What to work on:
Please count the lines in the entries below that include the word "marque", and give only the number.

------ Information given ------

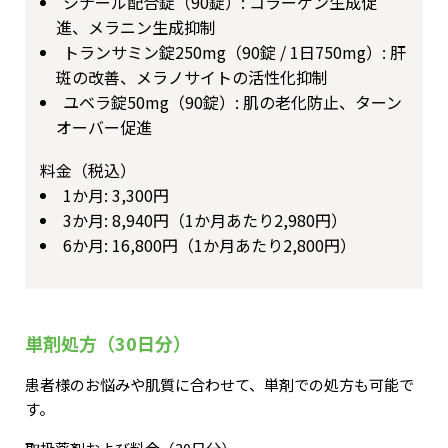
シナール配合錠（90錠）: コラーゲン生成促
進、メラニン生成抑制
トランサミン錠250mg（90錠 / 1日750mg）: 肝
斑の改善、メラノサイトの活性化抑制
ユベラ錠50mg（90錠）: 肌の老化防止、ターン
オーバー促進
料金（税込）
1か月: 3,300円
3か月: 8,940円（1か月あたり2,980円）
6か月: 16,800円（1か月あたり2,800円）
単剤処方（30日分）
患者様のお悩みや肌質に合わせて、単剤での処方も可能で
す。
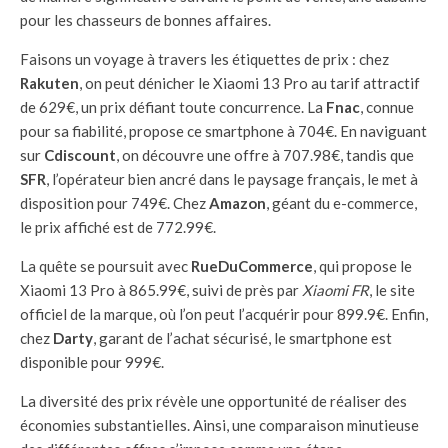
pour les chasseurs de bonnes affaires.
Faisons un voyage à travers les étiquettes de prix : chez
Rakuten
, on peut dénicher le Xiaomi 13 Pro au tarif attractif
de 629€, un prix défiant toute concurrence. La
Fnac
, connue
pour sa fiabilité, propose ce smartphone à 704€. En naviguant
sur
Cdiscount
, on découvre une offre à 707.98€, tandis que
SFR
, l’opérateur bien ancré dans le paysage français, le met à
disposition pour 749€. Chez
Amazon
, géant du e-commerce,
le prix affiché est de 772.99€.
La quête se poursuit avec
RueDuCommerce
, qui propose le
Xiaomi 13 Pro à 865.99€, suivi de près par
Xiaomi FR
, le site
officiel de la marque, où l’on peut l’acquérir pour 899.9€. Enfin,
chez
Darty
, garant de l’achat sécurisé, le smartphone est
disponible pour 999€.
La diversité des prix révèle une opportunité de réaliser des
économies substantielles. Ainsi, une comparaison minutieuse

------
------ Information given ------

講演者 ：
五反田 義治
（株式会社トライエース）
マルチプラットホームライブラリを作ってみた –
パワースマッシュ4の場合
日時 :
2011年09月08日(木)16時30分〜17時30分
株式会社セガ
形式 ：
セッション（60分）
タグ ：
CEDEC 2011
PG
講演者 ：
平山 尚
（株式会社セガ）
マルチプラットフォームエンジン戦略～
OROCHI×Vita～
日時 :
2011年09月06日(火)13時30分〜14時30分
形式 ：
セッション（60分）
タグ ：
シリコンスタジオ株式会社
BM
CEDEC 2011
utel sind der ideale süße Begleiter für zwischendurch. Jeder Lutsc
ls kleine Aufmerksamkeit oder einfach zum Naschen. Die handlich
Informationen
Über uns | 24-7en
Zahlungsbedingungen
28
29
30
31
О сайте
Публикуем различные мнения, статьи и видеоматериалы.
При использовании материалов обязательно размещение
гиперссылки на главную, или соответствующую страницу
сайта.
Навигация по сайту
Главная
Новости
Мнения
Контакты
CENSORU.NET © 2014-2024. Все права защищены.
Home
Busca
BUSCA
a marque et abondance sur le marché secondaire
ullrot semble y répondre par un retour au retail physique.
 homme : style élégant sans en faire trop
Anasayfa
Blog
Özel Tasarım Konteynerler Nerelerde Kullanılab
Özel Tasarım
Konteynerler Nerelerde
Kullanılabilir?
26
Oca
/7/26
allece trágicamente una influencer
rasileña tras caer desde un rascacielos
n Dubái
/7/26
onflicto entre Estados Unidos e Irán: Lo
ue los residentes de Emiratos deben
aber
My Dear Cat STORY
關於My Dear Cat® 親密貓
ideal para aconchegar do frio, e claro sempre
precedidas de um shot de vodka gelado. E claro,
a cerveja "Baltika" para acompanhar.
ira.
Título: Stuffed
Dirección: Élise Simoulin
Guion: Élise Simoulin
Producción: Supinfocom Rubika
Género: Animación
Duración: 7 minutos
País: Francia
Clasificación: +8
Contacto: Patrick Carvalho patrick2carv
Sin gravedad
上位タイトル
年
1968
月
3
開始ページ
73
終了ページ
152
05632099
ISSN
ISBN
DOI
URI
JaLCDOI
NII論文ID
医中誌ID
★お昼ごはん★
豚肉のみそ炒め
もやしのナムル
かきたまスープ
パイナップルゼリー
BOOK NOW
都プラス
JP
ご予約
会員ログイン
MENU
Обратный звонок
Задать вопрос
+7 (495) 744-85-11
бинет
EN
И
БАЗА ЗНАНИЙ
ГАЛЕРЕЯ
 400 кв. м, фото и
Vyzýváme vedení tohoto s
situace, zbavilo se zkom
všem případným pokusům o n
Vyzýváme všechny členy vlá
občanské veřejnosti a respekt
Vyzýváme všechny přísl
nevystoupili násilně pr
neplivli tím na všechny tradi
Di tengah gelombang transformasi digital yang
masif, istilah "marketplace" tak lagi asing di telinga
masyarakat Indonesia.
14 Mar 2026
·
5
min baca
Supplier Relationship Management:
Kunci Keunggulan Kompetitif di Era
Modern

------
------ Information given ------

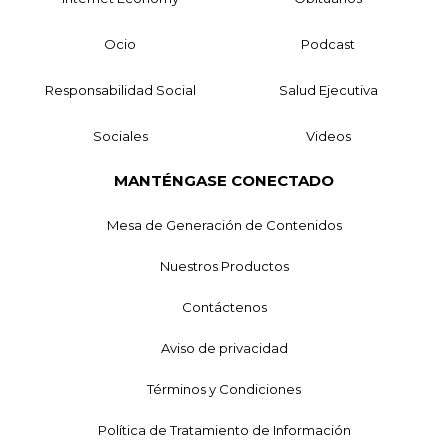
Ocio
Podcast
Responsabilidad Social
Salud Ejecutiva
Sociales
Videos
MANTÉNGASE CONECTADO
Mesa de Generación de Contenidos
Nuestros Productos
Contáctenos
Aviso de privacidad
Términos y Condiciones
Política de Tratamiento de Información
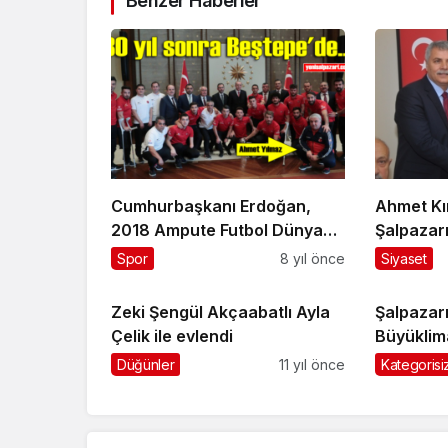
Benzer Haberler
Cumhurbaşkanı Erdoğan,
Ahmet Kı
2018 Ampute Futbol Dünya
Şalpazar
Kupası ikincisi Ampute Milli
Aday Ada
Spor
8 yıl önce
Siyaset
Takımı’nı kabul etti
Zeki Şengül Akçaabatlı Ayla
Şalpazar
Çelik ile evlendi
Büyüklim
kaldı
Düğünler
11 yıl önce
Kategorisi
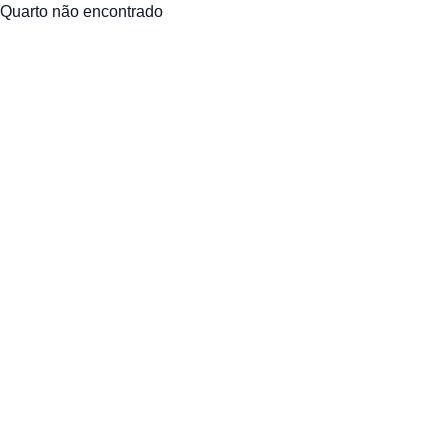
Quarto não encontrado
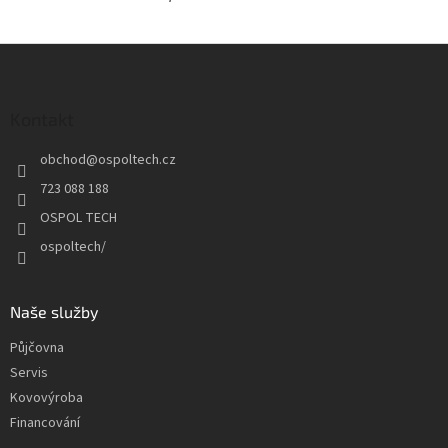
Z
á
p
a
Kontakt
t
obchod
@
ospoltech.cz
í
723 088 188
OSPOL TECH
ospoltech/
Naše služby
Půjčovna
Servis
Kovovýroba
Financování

------

Answer to this exercise:
2